Novel chemical entities against tropical diseases: new anti-orthoflavivirals and new antimalarials

Friday 27 September 2024, 10:30 am
Peptidomimetic lipopeptides as new anti-orthoflavivirals and 5,6,7,8-tetrahydroimidazo[1,2-a]pyridine derivatives as new antimalarials
PhD candidate
L. Cavina MSc.
Promotor(s)
prof. dr. F.P.J.T. Rutjes
Co-promotor(s)
dr. M.C. Feiters, dr. D. Gironés
Location
Aula

Tropical diseases, notably orthoflaviviral infections (e.g., DENV, ZIKV, and WNV) and malaria, significantly challenge health systems, especially in low and middle-income countries, contributing to high mortality rates and perpetuating poverty. The absence of treatment or the emerging resistance to current therapies necessitates the development of novel and effective drugs.
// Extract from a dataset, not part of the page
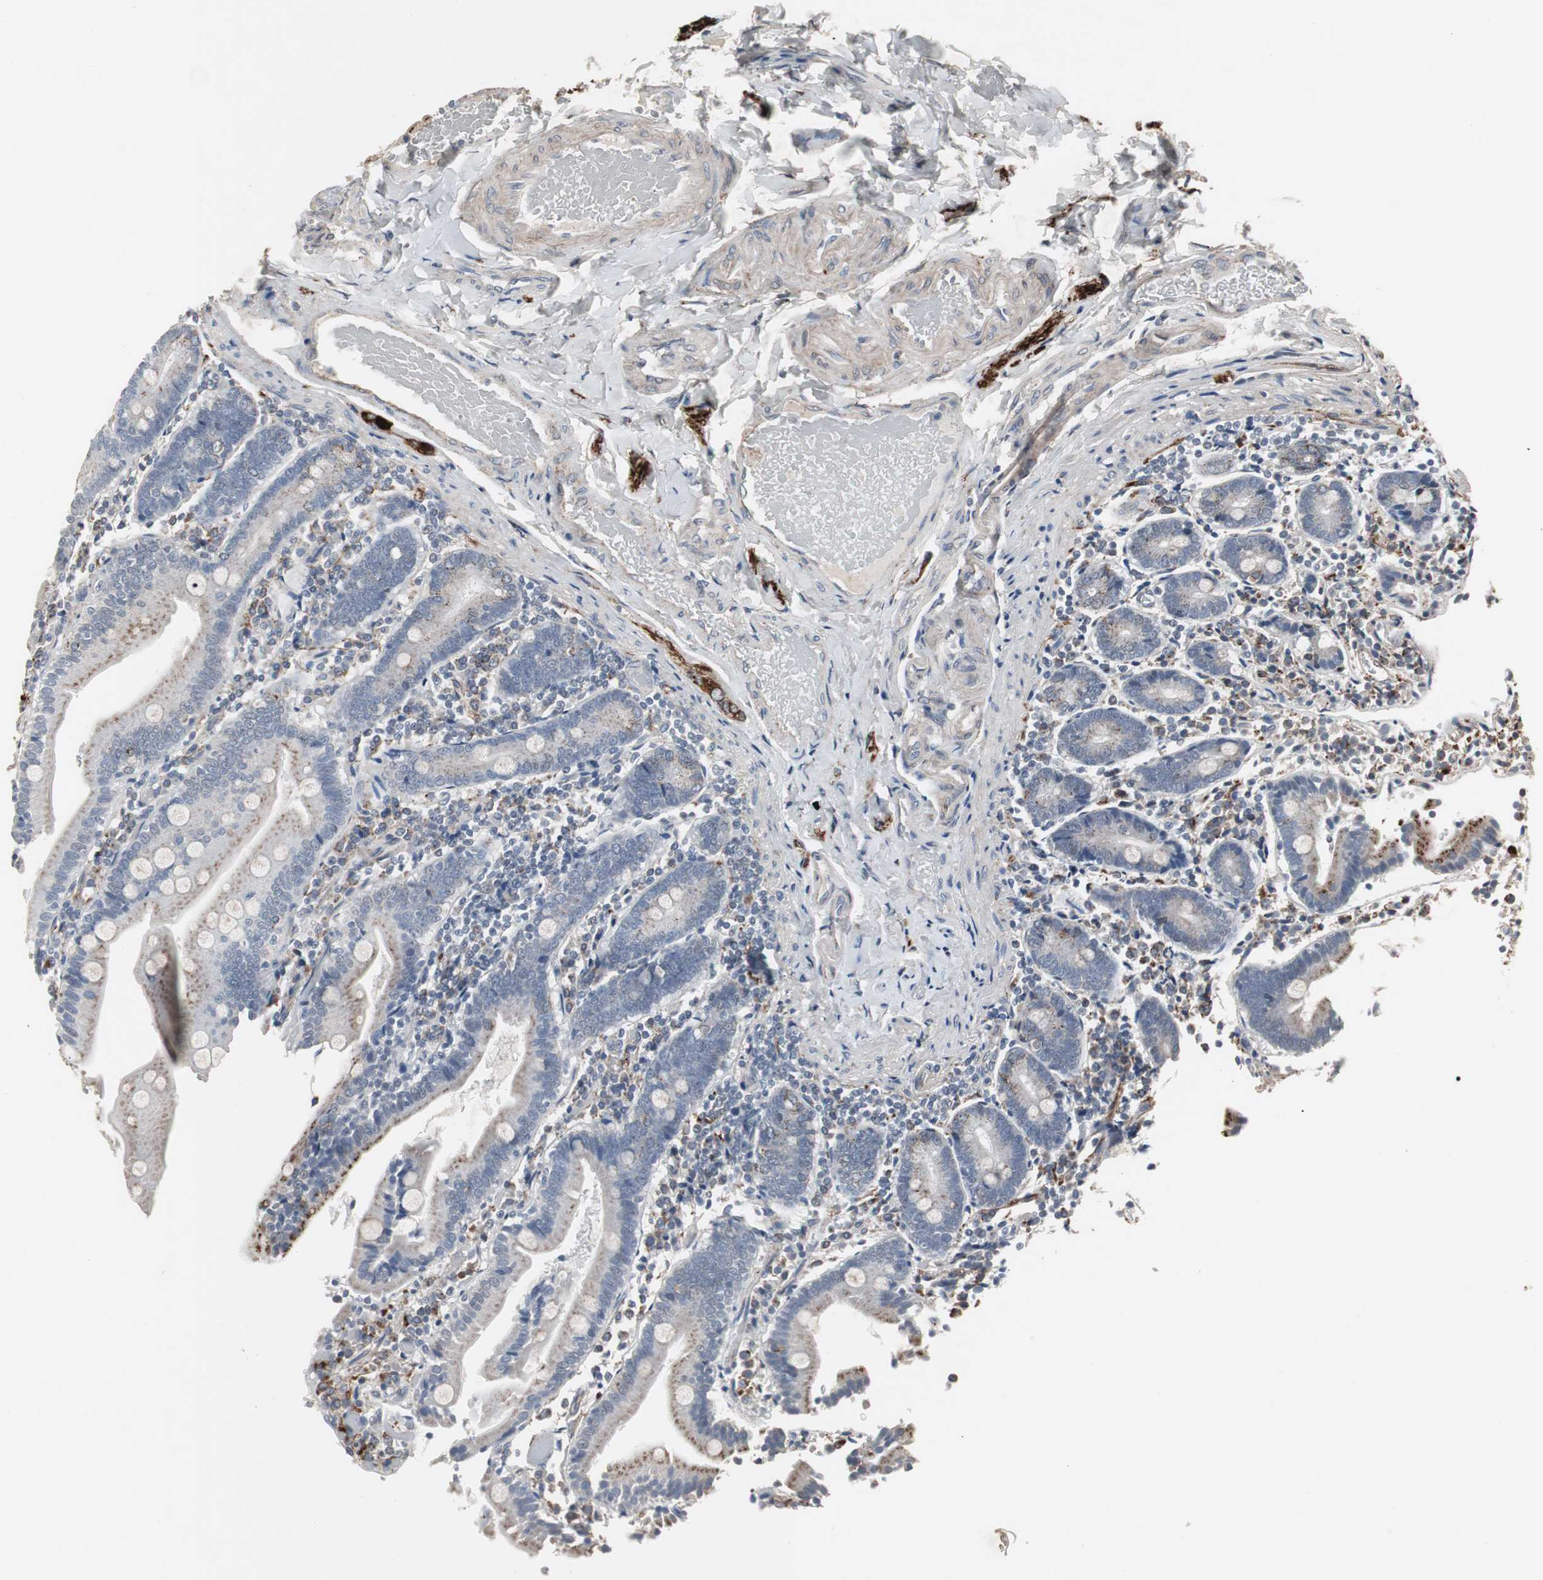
{"staining": {"intensity": "strong", "quantity": ">75%", "location": "cytoplasmic/membranous"}, "tissue": "duodenum", "cell_type": "Glandular cells", "image_type": "normal", "snomed": [{"axis": "morphology", "description": "Normal tissue, NOS"}, {"axis": "topography", "description": "Duodenum"}], "caption": "Strong cytoplasmic/membranous staining for a protein is appreciated in approximately >75% of glandular cells of unremarkable duodenum using IHC.", "gene": "GBA1", "patient": {"sex": "female", "age": 53}}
This thesis investigates the design, synthesis, and evaluation of new anti-orthoflaviviral and antimalarial agents, respectively peptidomimetic lipopeptides and 5,6,7,8-tetrahydroimidazo[1,2-a]pyridines (THIP).
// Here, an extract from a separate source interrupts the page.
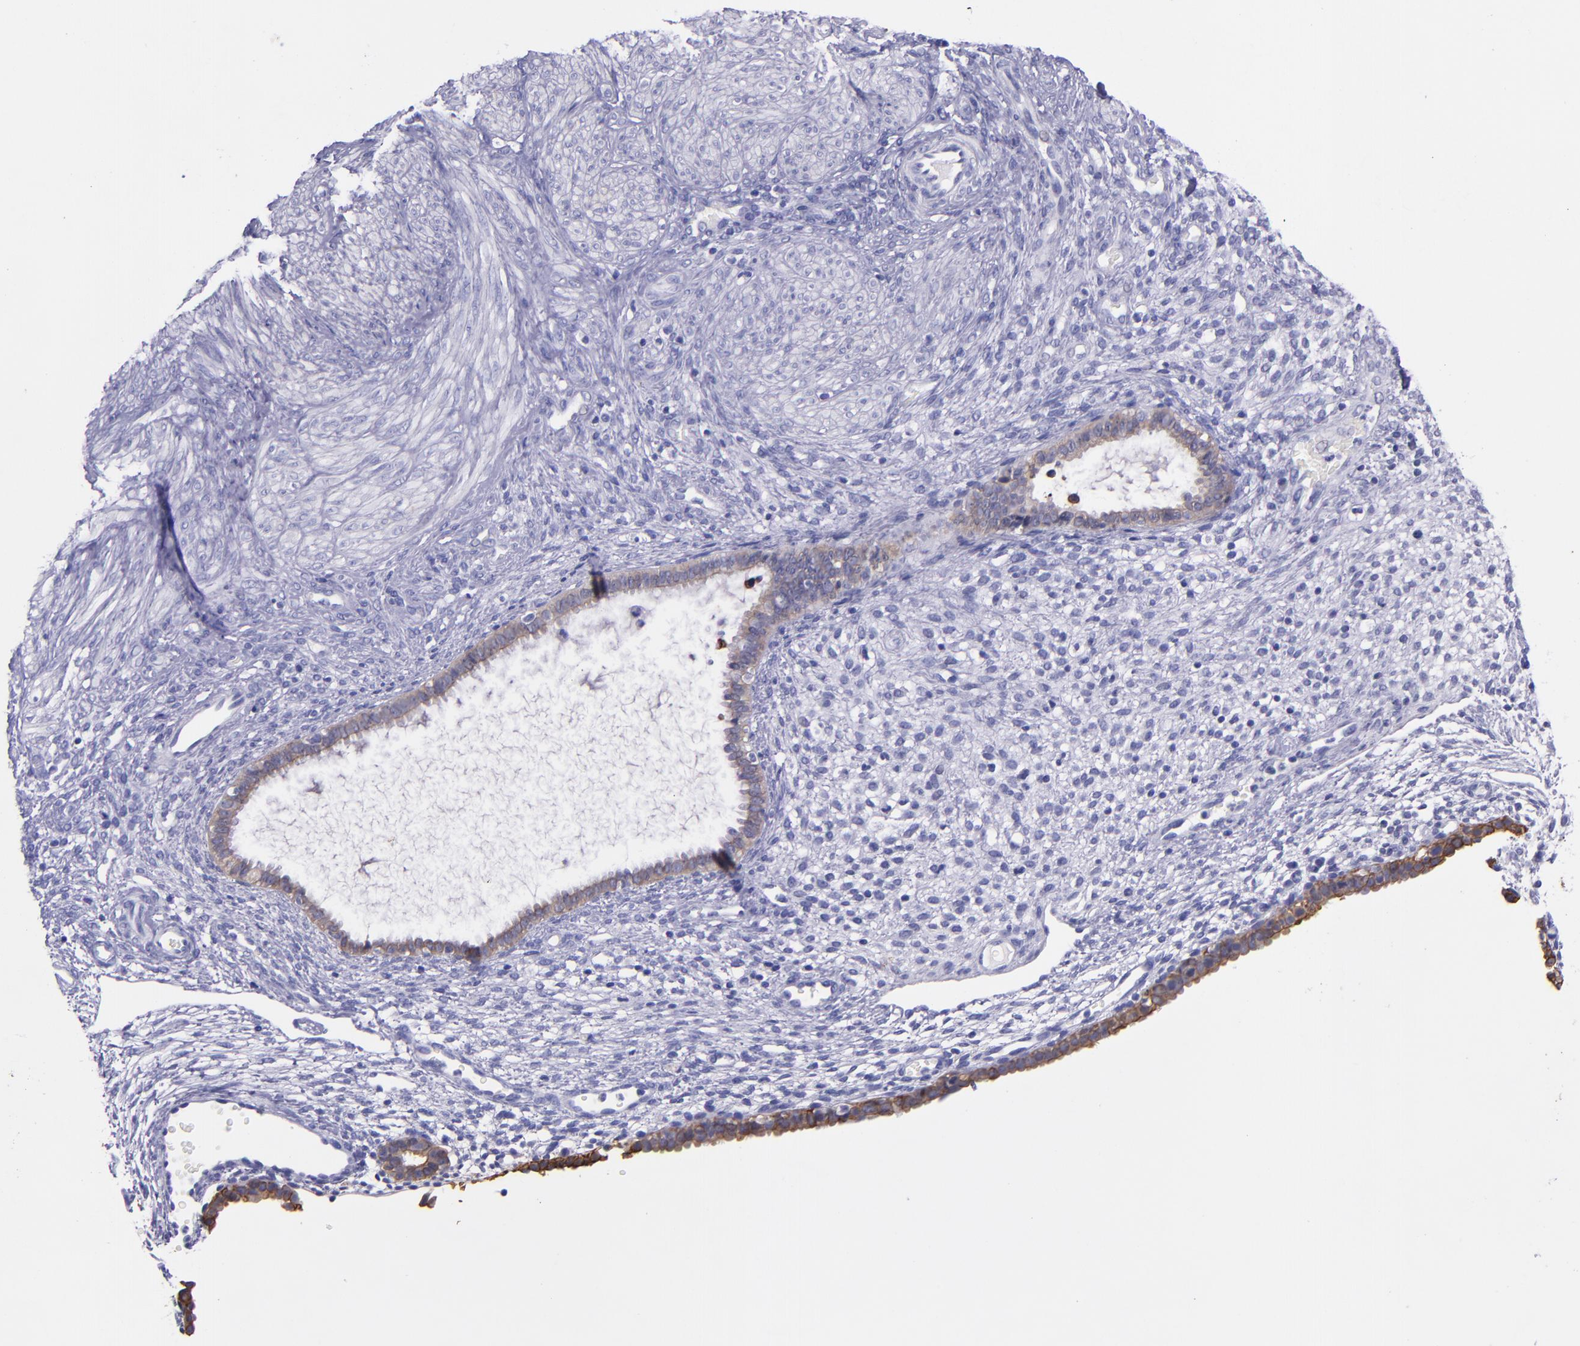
{"staining": {"intensity": "negative", "quantity": "none", "location": "none"}, "tissue": "endometrium", "cell_type": "Cells in endometrial stroma", "image_type": "normal", "snomed": [{"axis": "morphology", "description": "Normal tissue, NOS"}, {"axis": "topography", "description": "Endometrium"}], "caption": "An immunohistochemistry (IHC) photomicrograph of benign endometrium is shown. There is no staining in cells in endometrial stroma of endometrium. (DAB (3,3'-diaminobenzidine) IHC visualized using brightfield microscopy, high magnification).", "gene": "KRT4", "patient": {"sex": "female", "age": 72}}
The anti-orthoflaviviral lipopeptides, derived from the optimization of geminoid compounds initially developed as transfection agents, demonstrated inhibition of the orthoflaviviral protease NS2B-NS3 and DENV infection in vitro. Iterative design, sequence, and C-terminal modifications led to significant advancements in understanding the structure-activity relationships (SARs) of these compounds, with selected derivatives showing promising antiviral activity and good cell viability which prompted in vivo studies.
The THIP scaffold, discovered through high-throughput screening, underwent extensive optimization, resulting in derivatives with potent antimalarial activity against various stages of the Plasmodium life cycle. Systematic synthesis and biological evaluation provided valuable SAR insights, guiding future development.
The thesis highlights the progression of selected compounds to pre-clinical stages, demonstrating their potential as therapeutic agents for DENV and malaria, ultimately contributing to the broader scientific effort to combat tropical diseases.

Lorenzo Cavina pursued a BSc in Chemistry at the University of Bologna, where he researched medicinal chemistry in the L.Gentilucci group, designing and synthesizing small cyclic peptides as opioid antinociceptives. He continued therein as a graduate researcher, extending his work to non-natural amino acids and peptidomimetics.
He obtained his MSc from the Radboud University Nijmegen, where interned at the pharmaceutical spin-off Chiralix, designing and synthesizing pantothenamide analogues for antimalarial and antibacterial applications, and at the Scripps Research Institute (FL), under S.Snyder, where he optimized the synthesis of the alkaloid Scholarisine A. He published a review on medicinal chemistry.
In his doctoral studies at the Radboud University he collaborated with Protinhi Therapeutics and TropIQ Healthsciences. Within the Synthetic Organic Chemistry (Rutjes) group he optimized peptide-based antivirals for DENV and antimalarials for Plasmodium, resulting in a patent. Currently, he is a postdoctoral researcher within the RU/RUMC designing and synthesizing PROTACs against leukemia.